> _GIVEN REQUEST_: Return, without any alteration, the lines from the first one through the line containing "scientific name: Acaena anserinifolia", inclusive.

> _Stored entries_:
──────────

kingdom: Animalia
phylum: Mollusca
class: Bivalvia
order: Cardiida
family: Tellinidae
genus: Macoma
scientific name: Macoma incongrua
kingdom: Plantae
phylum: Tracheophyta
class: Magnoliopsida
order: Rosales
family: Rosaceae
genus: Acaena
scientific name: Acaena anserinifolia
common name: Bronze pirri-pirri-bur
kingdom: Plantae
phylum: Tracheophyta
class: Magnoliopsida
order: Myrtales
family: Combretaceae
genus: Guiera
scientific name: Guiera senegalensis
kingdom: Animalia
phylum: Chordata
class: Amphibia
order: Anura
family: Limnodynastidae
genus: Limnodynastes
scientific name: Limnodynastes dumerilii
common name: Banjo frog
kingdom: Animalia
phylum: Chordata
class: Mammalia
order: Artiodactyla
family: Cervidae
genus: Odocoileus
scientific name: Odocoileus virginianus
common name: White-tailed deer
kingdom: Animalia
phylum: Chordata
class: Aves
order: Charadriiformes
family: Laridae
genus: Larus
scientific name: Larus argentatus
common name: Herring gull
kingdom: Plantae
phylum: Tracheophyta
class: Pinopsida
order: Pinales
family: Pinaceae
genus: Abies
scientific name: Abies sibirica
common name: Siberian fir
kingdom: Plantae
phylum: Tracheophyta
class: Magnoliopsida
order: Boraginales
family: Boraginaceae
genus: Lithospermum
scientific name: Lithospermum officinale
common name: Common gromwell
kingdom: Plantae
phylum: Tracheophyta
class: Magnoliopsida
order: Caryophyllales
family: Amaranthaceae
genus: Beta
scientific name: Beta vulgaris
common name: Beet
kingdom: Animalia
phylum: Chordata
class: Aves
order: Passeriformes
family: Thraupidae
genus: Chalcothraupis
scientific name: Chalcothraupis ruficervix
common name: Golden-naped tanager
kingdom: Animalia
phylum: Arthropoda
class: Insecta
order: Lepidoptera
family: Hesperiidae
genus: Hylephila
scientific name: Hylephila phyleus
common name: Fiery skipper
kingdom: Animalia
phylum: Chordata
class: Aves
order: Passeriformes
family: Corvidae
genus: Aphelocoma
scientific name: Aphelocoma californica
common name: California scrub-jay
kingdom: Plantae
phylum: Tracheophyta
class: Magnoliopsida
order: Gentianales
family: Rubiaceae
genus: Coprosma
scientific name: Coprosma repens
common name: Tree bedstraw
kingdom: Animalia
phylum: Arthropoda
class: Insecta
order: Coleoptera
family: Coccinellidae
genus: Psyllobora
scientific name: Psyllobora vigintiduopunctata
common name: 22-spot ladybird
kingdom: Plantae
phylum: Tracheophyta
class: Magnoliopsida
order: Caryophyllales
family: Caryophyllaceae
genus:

──────────

> _FINAL RESULT_:
kingdom: Animalia
phylum: Mollusca
class: Bivalvia
order: Cardiida
family: Tellinidae
genus: Macoma
scientific name: Macoma incongrua
kingdom: Plantae
phylum: Tracheophyta
class: Magnoliopsida
order: Rosales
family: Rosaceae
genus: Acaena
scientific name: Acaena anserinifolia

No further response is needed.